Material shown:
=== Begin Enclosure ===
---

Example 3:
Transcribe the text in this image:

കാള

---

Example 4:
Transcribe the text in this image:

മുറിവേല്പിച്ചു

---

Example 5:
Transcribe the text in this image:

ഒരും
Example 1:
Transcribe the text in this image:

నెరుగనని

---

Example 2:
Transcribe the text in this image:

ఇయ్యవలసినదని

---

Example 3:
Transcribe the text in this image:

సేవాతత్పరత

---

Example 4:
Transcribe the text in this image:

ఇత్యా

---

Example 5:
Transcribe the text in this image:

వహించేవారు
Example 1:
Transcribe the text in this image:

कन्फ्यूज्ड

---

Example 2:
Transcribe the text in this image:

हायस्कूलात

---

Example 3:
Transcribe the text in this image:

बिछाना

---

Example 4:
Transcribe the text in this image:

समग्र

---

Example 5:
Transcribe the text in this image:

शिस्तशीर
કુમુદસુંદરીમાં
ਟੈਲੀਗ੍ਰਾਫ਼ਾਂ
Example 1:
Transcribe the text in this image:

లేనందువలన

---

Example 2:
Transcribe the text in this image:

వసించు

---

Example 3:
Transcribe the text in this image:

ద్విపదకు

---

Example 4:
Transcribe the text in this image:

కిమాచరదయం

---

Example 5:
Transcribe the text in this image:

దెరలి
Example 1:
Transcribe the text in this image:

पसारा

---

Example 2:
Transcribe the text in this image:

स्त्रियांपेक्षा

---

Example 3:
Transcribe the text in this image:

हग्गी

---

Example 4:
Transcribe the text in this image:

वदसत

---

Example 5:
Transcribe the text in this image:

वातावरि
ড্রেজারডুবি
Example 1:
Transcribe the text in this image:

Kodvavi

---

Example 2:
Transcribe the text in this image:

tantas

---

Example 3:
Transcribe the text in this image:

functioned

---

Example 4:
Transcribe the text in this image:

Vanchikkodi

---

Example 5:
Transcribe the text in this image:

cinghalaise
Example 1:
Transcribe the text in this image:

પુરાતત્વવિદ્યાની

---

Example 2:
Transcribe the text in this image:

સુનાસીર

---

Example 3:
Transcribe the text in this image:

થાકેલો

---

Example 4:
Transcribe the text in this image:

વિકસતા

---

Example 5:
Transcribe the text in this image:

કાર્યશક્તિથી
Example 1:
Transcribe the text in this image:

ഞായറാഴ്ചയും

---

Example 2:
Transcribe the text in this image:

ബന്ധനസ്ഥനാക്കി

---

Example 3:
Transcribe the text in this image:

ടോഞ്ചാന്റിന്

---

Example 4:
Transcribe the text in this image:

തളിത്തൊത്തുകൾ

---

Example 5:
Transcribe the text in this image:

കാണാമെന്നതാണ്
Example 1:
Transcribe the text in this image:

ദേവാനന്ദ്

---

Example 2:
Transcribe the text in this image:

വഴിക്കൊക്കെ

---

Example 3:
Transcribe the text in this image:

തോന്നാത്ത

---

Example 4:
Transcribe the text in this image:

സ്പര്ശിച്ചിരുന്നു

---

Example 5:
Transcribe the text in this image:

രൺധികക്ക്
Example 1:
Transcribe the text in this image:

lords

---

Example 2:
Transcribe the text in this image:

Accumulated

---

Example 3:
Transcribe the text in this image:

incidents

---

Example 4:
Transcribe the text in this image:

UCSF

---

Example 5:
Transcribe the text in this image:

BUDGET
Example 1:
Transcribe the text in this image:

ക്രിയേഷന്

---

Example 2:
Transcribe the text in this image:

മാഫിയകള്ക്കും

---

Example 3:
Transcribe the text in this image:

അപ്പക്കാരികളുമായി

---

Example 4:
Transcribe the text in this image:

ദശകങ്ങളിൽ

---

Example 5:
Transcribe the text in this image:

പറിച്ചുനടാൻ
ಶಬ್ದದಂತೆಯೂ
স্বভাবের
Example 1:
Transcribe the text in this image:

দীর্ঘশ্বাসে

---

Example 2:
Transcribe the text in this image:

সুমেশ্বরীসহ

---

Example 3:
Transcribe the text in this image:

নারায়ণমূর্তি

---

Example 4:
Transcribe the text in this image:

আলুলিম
=== End Enclosure ===
Requirement: Each of the entries must be set down again exactly.

Output of the task:
---

Example 3:
Transcribe the text in this image:

കാള

---

Example 4:
Transcribe the text in this image:

മുറിവേല്പിച്ചു

---

Example 5:
Transcribe the text in this image:

ഒരും
Example 1:
Transcribe the text in this image:

నెరుగనని

---

Example 2:
Transcribe the text in this image:

ఇయ్యవలసినదని

---

Example 3:
Transcribe the text in this image:

సేవాతత్పరత

---

Example 4:
Transcribe the text in this image:

ఇత్యా

---

Example 5:
Transcribe the text in this image:

వహించేవారు
Example 1:
Transcribe the text in this image:

कन्फ्यूज्ड

---

Example 2:
Transcribe the text in this image:

हायस्कूलात

---

Example 3:
Transcribe the text in this image:

बिछाना

---

Example 4:
Transcribe the text in this image:

समग्र

---

Example 5:
Transcribe the text in this image:

शिस्तशीर
કુમુદસુંદરીમાં
ਟੈਲੀਗ੍ਰਾਫ਼ਾਂ
Example 1:
Transcribe the text in this image:

లేనందువలన

---

Example 2:
Transcribe the text in this image:

వసించు

---

Example 3:
Transcribe the text in this image:

ద్విపదకు

---

Example 4:
Transcribe the text in this image:

కిమాచరదయం

---

Example 5:
Transcribe the text in this image:

దెరలి
Example 1:
Transcribe the text in this image:

पसारा

---

Example 2:
Transcribe the text in this image:

स्त्रियांपेक्षा

---

Example 3:
Transcribe the text in this image:

हग्गी

---

Example 4:
Transcribe the text in this image:

वदसत

---

Example 5:
Transcribe the text in this image:

वातावरि
ড্রেজারডুবি
Example 1:
Transcribe the text in this image:

Kodvavi

---

Example 2:
Transcribe the text in this image:

tantas

---

Example 3:
Transcribe the text in this image:

functioned

---

Example 4:
Transcribe the text in this image:

Vanchikkodi

---

Example 5:
Transcribe the text in this image:

cinghalaise
Example 1:
Transcribe the text in this image:

પુરાતત્વવિદ્યાની

---

Example 2:
Transcribe the text in this image:

સુનાસીર

---

Example 3:
Transcribe the text in this image:

થાકેલો

---

Example 4:
Transcribe the text in this image:

વિકસતા

---

Example 5:
Transcribe the text in this image:

કાર્યશક્તિથી
Example 1:
Transcribe the text in this image:

ഞായറാഴ്ചയും

---

Example 2:
Transcribe the text in this image:

ബന്ധനസ്ഥനാക്കി

---

Example 3:
Transcribe the text in this image:

ടോഞ്ചാന്റിന്

---

Example 4:
Transcribe the text in this image:

തളിത്തൊത്തുകൾ

---

Example 5:
Transcribe the text in this image:

കാണാമെന്നതാണ്
Example 1:
Transcribe the text in this image:

ദേവാനന്ദ്

---

Example 2:
Transcribe the text in this image:

വഴിക്കൊക്കെ

---

Example 3:
Transcribe the text in this image:

തോന്നാത്ത

---

Example 4:
Transcribe the text in this image:

സ്പര്ശിച്ചിരുന്നു

---

Example 5:
Transcribe the text in this image:

രൺധികക്ക്
Example 1:
Transcribe the text in this image:

lords

---

Example 2:
Transcribe the text in this image:

Accumulated

---

Example 3:
Transcribe the text in this image:

incidents

---

Example 4:
Transcribe the text in this image:

UCSF

---

Example 5:
Transcribe the text in this image:

BUDGET
Example 1:
Transcribe the text in this image:

ക്രിയേഷന്

---

Example 2:
Transcribe the text in this image:

മാഫിയകള്ക്കും

---

Example 3:
Transcribe the text in this image:

അപ്പക്കാരികളുമായി

---

Example 4:
Transcribe the text in this image:

ദശകങ്ങളിൽ

---

Example 5:
Transcribe the text in this image:

പറിച്ചുനടാൻ
ಶಬ್ದದಂತೆಯೂ
স্বভাবের
Example 1:
Transcribe the text in this image:

দীর্ঘশ্বাসে

---

Example 2:
Transcribe the text in this image:

সুমেশ্বরীসহ

---

Example 3:
Transcribe the text in this image:

নারায়ণমূর্তি

---

Example 4:
Transcribe the text in this image:

আলুলিম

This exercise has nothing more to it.